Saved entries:
=======

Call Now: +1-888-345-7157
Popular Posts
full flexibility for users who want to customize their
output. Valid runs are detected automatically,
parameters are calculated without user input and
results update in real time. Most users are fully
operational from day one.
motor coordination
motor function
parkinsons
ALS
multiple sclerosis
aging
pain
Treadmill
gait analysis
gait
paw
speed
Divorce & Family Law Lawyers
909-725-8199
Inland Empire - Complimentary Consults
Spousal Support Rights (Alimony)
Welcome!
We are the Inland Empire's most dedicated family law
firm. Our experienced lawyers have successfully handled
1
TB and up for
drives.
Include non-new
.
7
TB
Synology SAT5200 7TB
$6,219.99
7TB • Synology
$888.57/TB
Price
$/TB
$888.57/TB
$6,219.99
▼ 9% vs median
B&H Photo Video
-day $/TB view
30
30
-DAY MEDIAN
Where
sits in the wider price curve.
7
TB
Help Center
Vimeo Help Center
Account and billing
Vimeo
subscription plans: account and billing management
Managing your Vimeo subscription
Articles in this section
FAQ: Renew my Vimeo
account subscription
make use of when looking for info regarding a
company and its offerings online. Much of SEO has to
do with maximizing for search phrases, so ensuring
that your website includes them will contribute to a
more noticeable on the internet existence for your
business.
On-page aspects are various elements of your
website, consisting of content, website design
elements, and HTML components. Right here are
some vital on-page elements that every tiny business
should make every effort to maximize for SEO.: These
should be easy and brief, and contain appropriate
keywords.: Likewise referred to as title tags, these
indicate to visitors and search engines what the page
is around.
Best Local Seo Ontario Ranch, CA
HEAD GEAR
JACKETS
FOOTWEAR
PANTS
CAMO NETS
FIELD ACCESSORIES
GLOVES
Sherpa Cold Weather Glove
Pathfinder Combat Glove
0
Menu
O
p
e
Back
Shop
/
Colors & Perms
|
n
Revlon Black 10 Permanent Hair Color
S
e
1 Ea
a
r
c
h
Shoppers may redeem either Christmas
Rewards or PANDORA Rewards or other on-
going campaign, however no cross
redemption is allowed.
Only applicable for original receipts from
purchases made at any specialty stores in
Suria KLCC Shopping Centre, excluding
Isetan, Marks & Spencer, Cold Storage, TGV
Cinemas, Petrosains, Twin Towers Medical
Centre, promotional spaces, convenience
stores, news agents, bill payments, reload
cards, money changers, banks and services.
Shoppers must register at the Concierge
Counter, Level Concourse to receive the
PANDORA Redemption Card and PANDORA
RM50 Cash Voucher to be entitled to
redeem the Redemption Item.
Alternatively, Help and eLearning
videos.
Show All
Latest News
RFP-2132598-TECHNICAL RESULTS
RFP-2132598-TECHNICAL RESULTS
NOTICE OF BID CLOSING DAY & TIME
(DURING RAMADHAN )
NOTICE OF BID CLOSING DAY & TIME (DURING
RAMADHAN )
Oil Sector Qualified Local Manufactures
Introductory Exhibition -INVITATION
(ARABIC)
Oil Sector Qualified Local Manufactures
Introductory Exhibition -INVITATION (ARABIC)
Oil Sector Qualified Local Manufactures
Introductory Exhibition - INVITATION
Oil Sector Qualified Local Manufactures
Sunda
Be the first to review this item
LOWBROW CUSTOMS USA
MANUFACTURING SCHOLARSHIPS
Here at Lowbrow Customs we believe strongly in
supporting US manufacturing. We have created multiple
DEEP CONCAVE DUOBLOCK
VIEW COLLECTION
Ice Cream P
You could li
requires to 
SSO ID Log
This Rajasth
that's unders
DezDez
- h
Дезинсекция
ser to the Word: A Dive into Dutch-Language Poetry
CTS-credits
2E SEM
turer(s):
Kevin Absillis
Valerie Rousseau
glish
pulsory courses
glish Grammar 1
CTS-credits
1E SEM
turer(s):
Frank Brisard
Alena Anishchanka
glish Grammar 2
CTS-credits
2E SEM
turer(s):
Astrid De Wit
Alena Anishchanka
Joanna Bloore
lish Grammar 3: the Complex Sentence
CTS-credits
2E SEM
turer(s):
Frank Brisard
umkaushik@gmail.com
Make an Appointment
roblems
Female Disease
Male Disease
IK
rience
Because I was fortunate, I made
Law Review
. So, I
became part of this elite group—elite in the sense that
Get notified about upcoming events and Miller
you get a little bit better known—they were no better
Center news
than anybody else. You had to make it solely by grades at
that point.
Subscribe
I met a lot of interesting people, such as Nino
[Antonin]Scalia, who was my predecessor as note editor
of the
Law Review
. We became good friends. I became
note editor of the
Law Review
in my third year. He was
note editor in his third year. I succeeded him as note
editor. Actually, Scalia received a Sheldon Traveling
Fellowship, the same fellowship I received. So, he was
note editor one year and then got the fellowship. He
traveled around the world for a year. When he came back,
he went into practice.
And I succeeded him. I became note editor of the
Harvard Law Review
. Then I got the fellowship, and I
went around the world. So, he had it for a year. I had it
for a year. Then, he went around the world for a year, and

=======

Each record should be repeated in full, exactly as it is written.

Call Now: +1-888-345-7157
Popular Posts
full flexibility for users who want to customize their
output. Valid runs are detected automatically,
parameters are calculated without user input and
results update in real time. Most users are fully
operational from day one.
motor coordination
motor function
parkinsons
ALS
multiple sclerosis
aging
pain
Treadmill
gait analysis
gait
paw
speed
Divorce & Family Law Lawyers
909-725-8199
Inland Empire - Complimentary Consults
Spousal Support Rights (Alimony)
Welcome!
We are the Inland Empire's most dedicated family law
firm. Our experienced lawyers have successfully handled
1
TB and up for
drives.
Include non-new
.
7
TB
Synology SAT5200 7TB
$6,219.99
7TB • Synology
$888.57/TB
Price
$/TB
$888.57/TB
$6,219.99
▼ 9% vs median
B&H Photo Video
-day $/TB view
30
30
-DAY MEDIAN
Where
sits in the wider price curve.
7
TB
Help Center
Vimeo Help Center
Account and billing
Vimeo
subscription plans: account and billing management
Managing your Vimeo subscription
Articles in this section
FAQ: Renew my Vimeo
account subscription
make use of when looking for info regarding a
company and its offerings online. Much of SEO has to
do with maximizing for search phrases, so ensuring
that your website includes them will contribute to a
more noticeable on the internet existence for your
business.
On-page aspects are various elements of your
website, consisting of content, website design
elements, and HTML components. Right here are
some vital on-page elements that every tiny business
should make every effort to maximize for SEO.: These
should be easy and brief, and contain appropriate
keywords.: Likewise referred to as title tags, these
indicate to visitors and search engines what the page
is around.
Best Local Seo Ontario Ranch, CA
HEAD GEAR
JACKETS
FOOTWEAR
PANTS
CAMO NETS
FIELD ACCESSORIES
GLOVES
Sherpa Cold Weather Glove
Pathfinder Combat Glove
0
Menu
O
p
e
Back
Shop
/
Colors & Perms
|
n
Revlon Black 10 Permanent Hair Color
S
e
1 Ea
a
r
c
h
Shoppers may redeem either Christmas
Rewards or PANDORA Rewards or other on-
going campaign, however no cross
redemption is allowed.
Only applicable for original receipts from
purchases made at any specialty stores in
Suria KLCC Shopping Centre, excluding
Isetan, Marks & Spencer, Cold Storage, TGV
Cinemas, Petrosains, Twin Towers Medical
Centre, promotional spaces, convenience
stores, news agents, bill payments, reload
cards, money changers, banks and services.
Shoppers must register at the Concierge
Counter, Level Concourse to receive the
PANDORA Redemption Card and PANDORA
RM50 Cash Voucher to be entitled to
redeem the Redemption Item.
Alternatively, Help and eLearning
videos.
Show All
Latest News
RFP-2132598-TECHNICAL RESULTS
RFP-2132598-TECHNICAL RESULTS
NOTICE OF BID CLOSING DAY & TIME
(DURING RAMADHAN )
NOTICE OF BID CLOSING DAY & TIME (DURING
RAMADHAN )
Oil Sector Qualified Local Manufactures
Introductory Exhibition -INVITATION
(ARABIC)
Oil Sector Qualified Local Manufactures
Introductory Exhibition -INVITATION (ARABIC)
Oil Sector Qualified Local Manufactures
Introductory Exhibition - INVITATION
Oil Sector Qualified Local Manufactures
Sunda
Be the first to review this item
LOWBROW CUSTOMS USA
MANUFACTURING SCHOLARSHIPS
Here at Lowbrow Customs we believe strongly in
supporting US manufacturing. We have created multiple
DEEP CONCAVE DUOBLOCK
VIEW COLLECTION
Ice Cream P
You could li
requires to 
SSO ID Log
This Rajasth
that's unders
DezDez
- h
Дезинсекция
ser to the Word: A Dive into Dutch-Language Poetry
CTS-credits
2E SEM
turer(s):
Kevin Absillis
Valerie Rousseau
glish
pulsory courses
glish Grammar 1
CTS-credits
1E SEM
turer(s):
Frank Brisard
Alena Anishchanka
glish Grammar 2
CTS-credits
2E SEM
turer(s):
Astrid De Wit
Alena Anishchanka
Joanna Bloore
lish Grammar 3: the Complex Sentence
CTS-credits
2E SEM
turer(s):
Frank Brisard
umkaushik@gmail.com
Make an Appointment
roblems
Female Disease
Male Disease
IK
rience
Because I was fortunate, I made
Law Review
. So, I
became part of this elite group—elite in the sense that
Get notified about upcoming events and Miller
you get a little bit better known—they were no better
Center news
than anybody else. You had to make it solely by grades at
that point.
Subscribe
I met a lot of interesting people, such as Nino
[Antonin]Scalia, who was my predecessor as note editor
of the
Law Review
. We became good friends. I became
note editor of the
Law Review
in my third year. He was
note editor in his third year. I succeeded him as note
editor. Actually, Scalia received a Sheldon Traveling
Fellowship, the same fellowship I received. So, he was
note editor one year and then got the fellowship. He
traveled around the world for a year. When he came back,
he went into practice.
And I succeeded him. I became note editor of the
Harvard Law Review
. Then I got the fellowship, and I
went around the world. So, he had it for a year. I had it
for a year. Then, he went around the world for a year, and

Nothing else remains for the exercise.